In morte di Aamir Liaquat Hussain

Il mondo non sentirà troppo la mancanza di Aamir Liaquat Hussain, dei suoi commenti sessisti sulle donne indipendenti, delle sue condanne contro i musulmani eretici, degli show televisivi in cui regalava automobili e bambini abbandonati in adozione. Liaquat è stato un personaggio, come si dice in questi casi, controverso, abominevole e irresistibile. Milioni di persone in Pakistan per anni l’hanno seguito, amato, a volte odiato. Lui stesso, sul suo sito, si definiva «una vera leggenda». Quando nel 2013 mise in offerta dei bambini in tv, non lo fece certo per attirare l’attenzione: «Avevamo già altissimi indici di ascolto, abbiamo preso questi piccoli dalla spazzatura e li abbiamo dati a genitori che ne avevano bisogno». 
Un uomo, un influencer, commenta la Bbc, che «ha dominato la coscienza pubblica del Pakistan per vent’anni, icona dell’intrattenimento e simbolo dell’ipocrisia e delle divisioni di un Paese intero». È morto giovedì, non avendo ancora compiuto 50 anni. Predicatore (i suoi sermoni sui valori dell’Islam per Geo Tv sono stati lo show religioso più popolare nella storia della televisione pachistana), politico e parlamentare (è stato vice ministro degli affari religiosi dal 2004 al 2007), e poi attore, presentatore, stilista con la sua linea di abbigliamento. Imprevedibile: una volta dichiarò Salman Rushdie «meritevole di morte»; un’altra fu tenuto in ostaggio da un gruppo di studenti, furiosi per le sue critiche ai terroristi kamikaze. 

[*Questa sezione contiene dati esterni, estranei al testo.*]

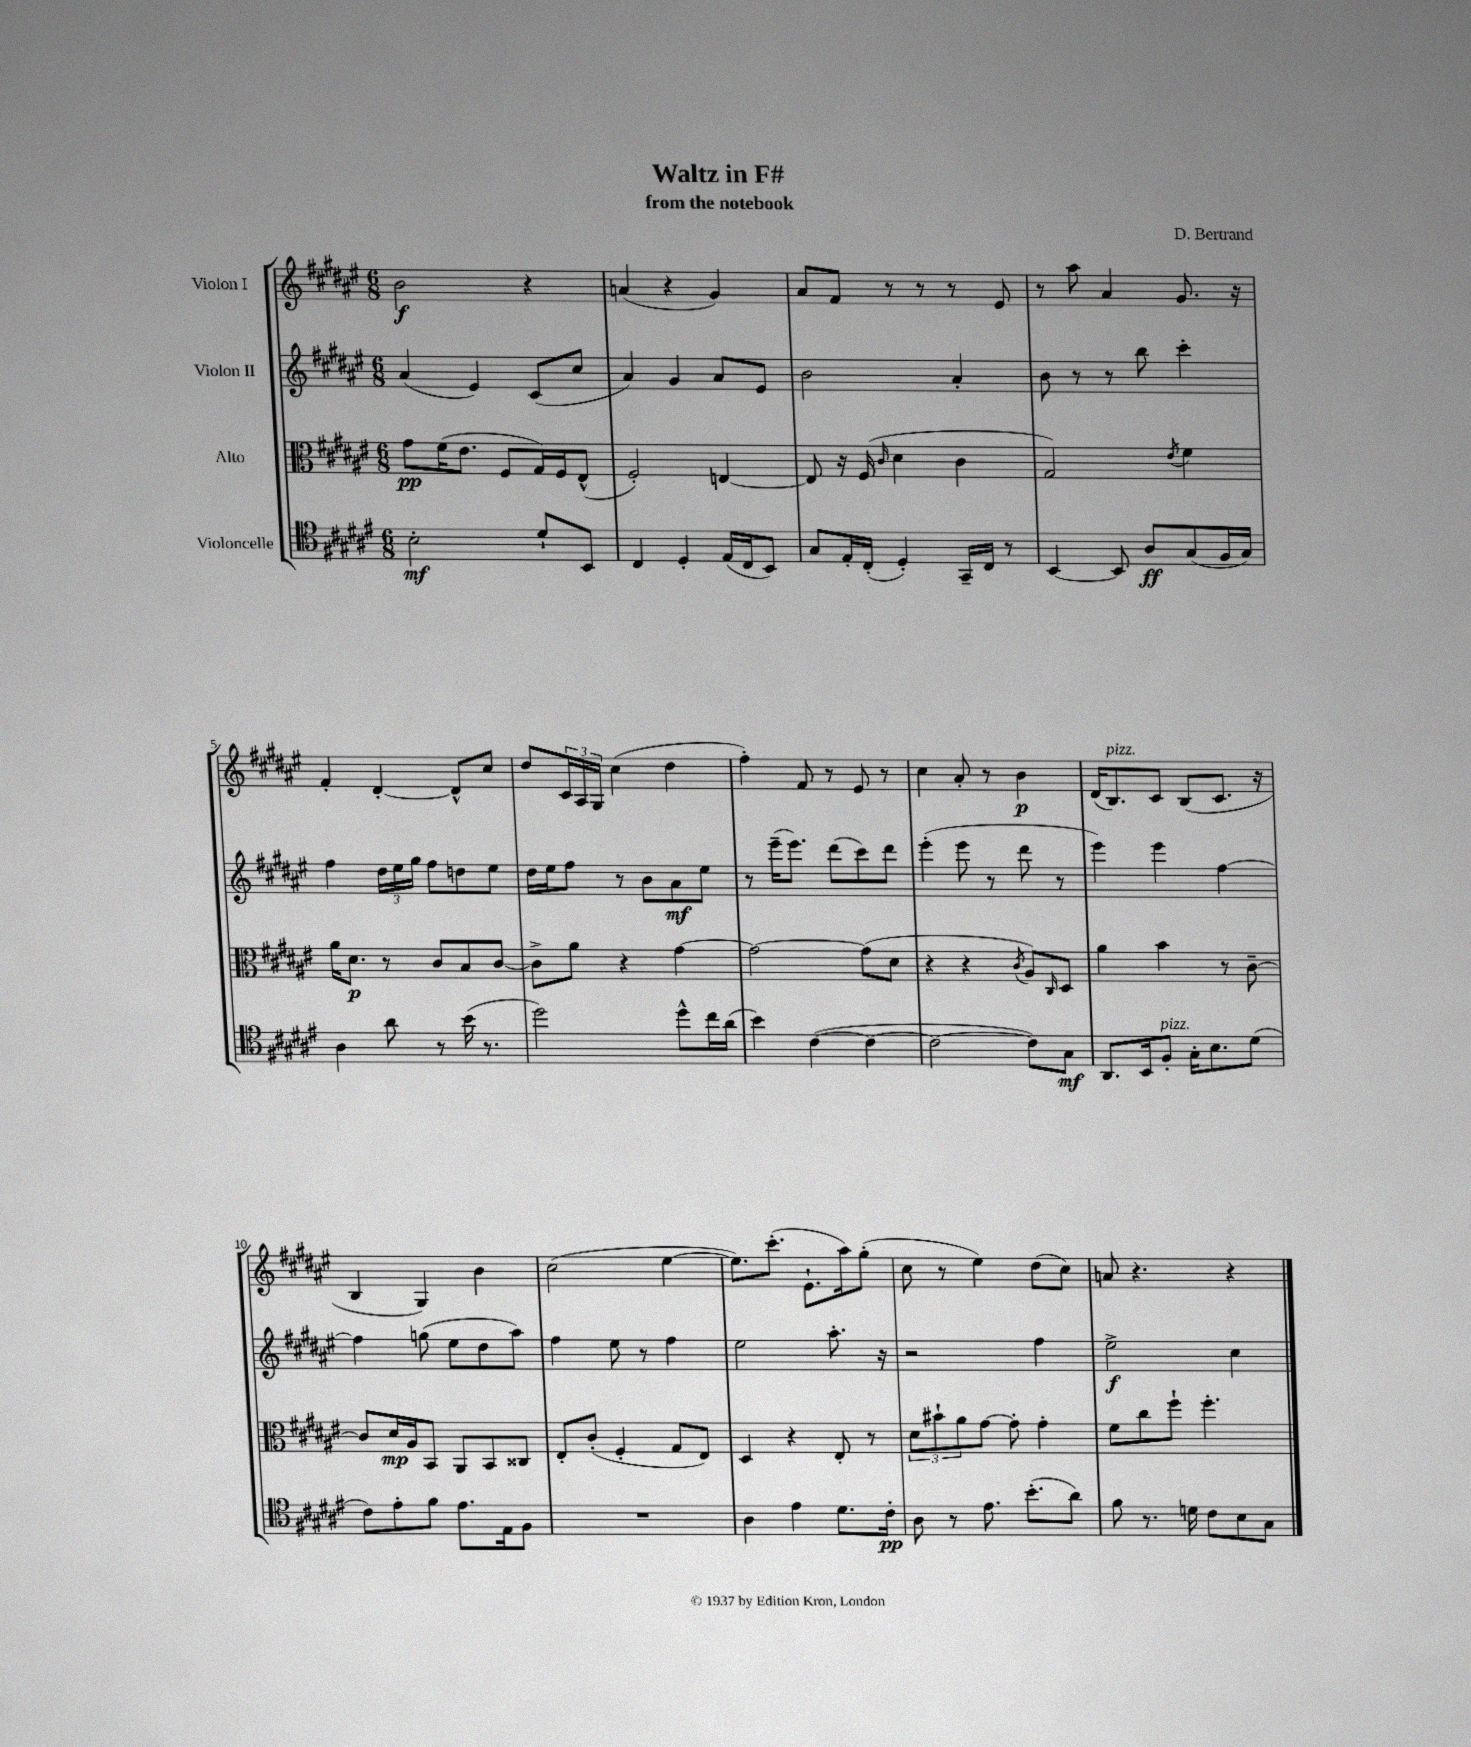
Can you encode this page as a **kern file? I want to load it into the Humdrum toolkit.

**kern	**kern	**kern	**kern
*staff4	*staff3	*staff2	*staff1
*clefC4	*clefC3	*clefG2	*clefG2
*k[f#c#g#d#a#e#]	*k[f#c#g#d#a#e#]	*k[f#c#g#d#a#e#]	*k[f#c#g#d#a#e#]
*M6/8	*M6/8	*M6/8	*M6/8
2B'	8g#	(4a#	2b
.	(16f#	.	.
.	8.e#	.	.
.	.	4e#)	.
.	8F#	.	.
8d#`	16G#)	(8c#	4r
.	16F#	.	.
8BB	(8E#^^	8cc#	.
=	=	=	=
4C#	2F#')	4a#)	(4a
4D#'	.	4g#	4r
(16E#	[4E	8a#	4g#)
16C#	.	.	.
8BB)	.	8e#	.
=	=	=	=
8G#	8E]	2b	8a#
16E#'	16r	.	8f#
(16C#'	(16F#	.	.
.	16qqc#	.	.
4D#')	4d#	.	8r
.	.	.	8r
16GG#~	4c#	4a#'	8r
16C#	.	.	.
8r	.	.	8e#
=	=	=	=
[4BB	2G#)	8b	8r
.	.	8r	8aa#
8BB]	.	8r	4a#
8A#	.	8bb	.
.	8qe#	.	.
(8G#	4f#	4ccc#'	8.g#
16F#	.	.	.
16G#)	.	.	16r
=	=	=	=
4A#	16a#	4ff#	4f#'
.	8.d#	.	.
8a#	8r	24dd#	[4d#'
.	.	24ee#	.
.	.	24gg#	.
8r	8c#	8ff#	.
(16b	8B	8dd	8d#^^]
8.r	.	.	.
.	[8c#	8ee#	8cc#
=	=	=	=
2dd#)	8c#^]	16dd#	8dd#
.	.	16ee#	.
.	8a#	8ff#	24c#
.	.	.	24A#
.	.	.	24G#
.	4r	8r	(4cc#
.	.	8b	.
8dd#^^	[4g#	8a#	4dd#
16cc#	.	8ee#	.
(16a#	.	.	.
=	=	=	=
4b)	2g#_	8r	4ff#')
.	.	(16eee#~	.
.	.	8.eee#)	.
([4c#	.	.	8f#
.	.	(8ddd#	8r
4c#_	(8g#]	8ccc#)	8e#
.	8d#	8ddd#	8r
=	=	=	=
2c#_	4r	(4eee#'	4cc#
.	4r	8eee#	8a#'
.	.	8r	8r
.	8qc#	.	.
8c#])	8A#)	8ddd#	4b
.	16qqC#	.	.
8G#	8D#	8r	.
=	=	=	=
8.AA#	4a#	4eee#)	(16d#
.	.	.	8.B)
16BB	.	.	.
8F#'	4b	4eee#	8c#
16G#'	.	.	(8B
8.B	.	.	.
.	8r	[4ff#	8.c#
(8d#	[8c#~	.	.
.	.	.	16r
=	=	=	=
8c#)	8c#]	4ff#]	4B
8e#'	16d#	.	.
.	16A#	.	.
8f#	8BB	(8gg	4G#)
8.e#	8AA#	8ee#	.
.	8BB	8dd#	4b
16E#	.	.	.
8F#	8C##	8aa#)	.
=	=	=	=
2.r	8E#'	4ff#	(2cc#
.	(8c#'	.	.
.	4F#'	8ee#	.
.	.	8r	.
.	8G#	4ff#	[4ee#
.	8E#)	.	.
=	=	=	=
4A#	4D#	2ee#	8.ee#])
.	.	.	(8.ccc#'
4e#	4r	.	.
.	.	.	8.e#`
8.d#	8E#'	8.aa#'	.
.	.	.	16aa#)
.	8r	.	(8gg#'
16c#'	.	16r	.
=	=	=	=
8A#	12d#	2r	8cc#
.	12b#`	.	.
8r	.	.	8r
.	12a#	.	.
8.e#	[8g#	.	4ee#)
.	8g#']	.	.
(8.b'	.	.	.
.	4g#'	4ff#	(8dd#
8a#)	.	.	8cc#)
=	=	=	=
8f#	8f#	2ee#^	8a
8.r	8cc#	.	4.r
.	8ff#`	.	.
16d	.	.	.
8c#	4.ff#'	.	.
8B	.	4cc#	4r
8G#	.	.	.
==	==	==	==
*-	*-	*-	*-
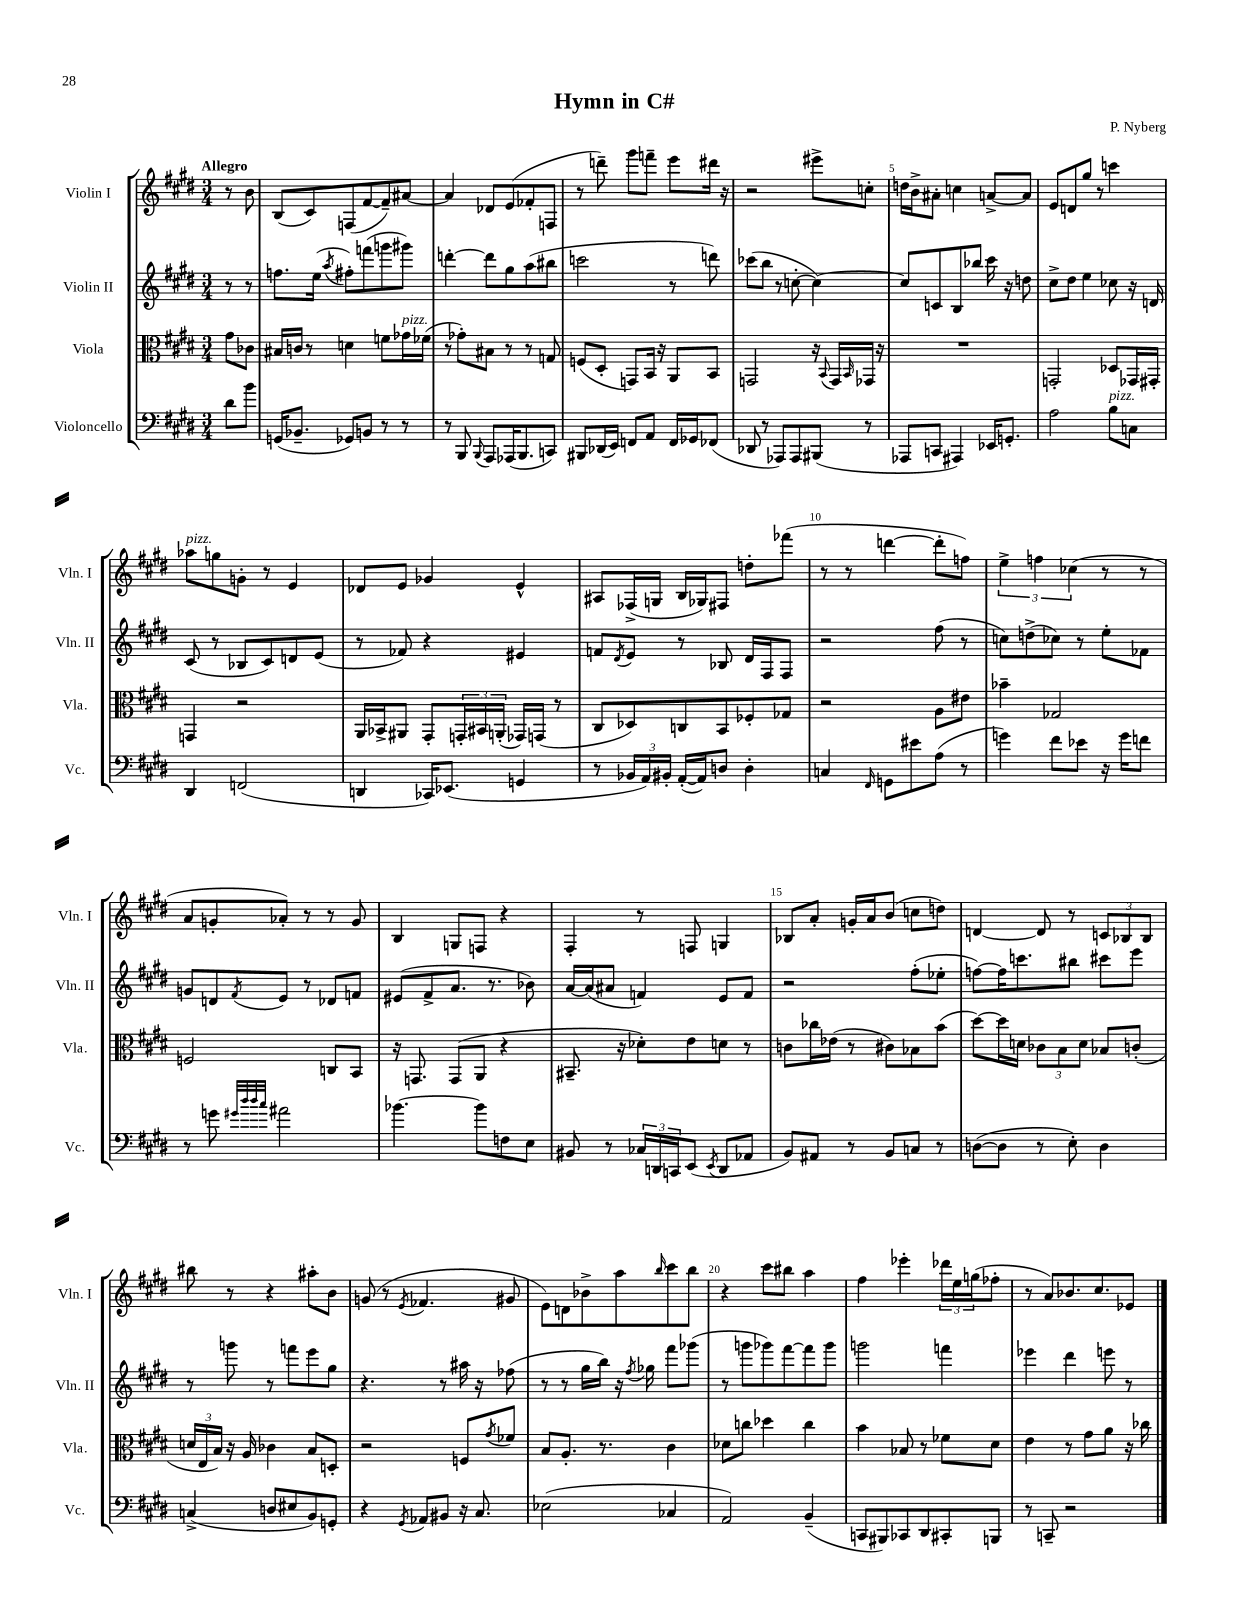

Liaquat «funzionava», e trasformava tutto nell’oro dell’audience, nelle perle dei meme. Anche la sua vita privata. Di recente si era sposato per la terza volta, con la diciottenne Dania Shah. Matrimonio durato pochi mesi e finito malissimo a maggio. Shah aveva accusato lo showman di violenze e raccontato la sua dipendenza dalle droghe: «La mia vita con lui è stata un inferno, è peggio del diavolo». Liaquat aveva reagito teatralmente, come sempre, con un video nel quale aveva definito il suo matrimonio «un fiasco» e bollato le accuse di violenza come «fake news» (senza che la magistratura gliene chiedesse conto). Aveva recitato anche la parte dell’offeso, per i commenti e gli attacchi fioccati sui social, minacciando di lasciare gli ingrati pachistani «dopo tutto quello che ho fatto per loro». 
Non se ne sarebbe mai andato, perché fuori non era nessuno. Curiosamente, un uomo pubblico come lui è morto solo, rifiutandosi di aprire la porta ai membri dello staff che volevano aiutarlo. Aveva cominciato a sentirsi male mercoledì, ma non aveva voluto andare all’ospedale. La mattina dopo, nella sua casa di Karachi, gli assistenti l’hanno sentito urlare di dolore. Hanno forzato la porta della stanza. La corsa all’Aga Khan University Hospital non è servita a niente.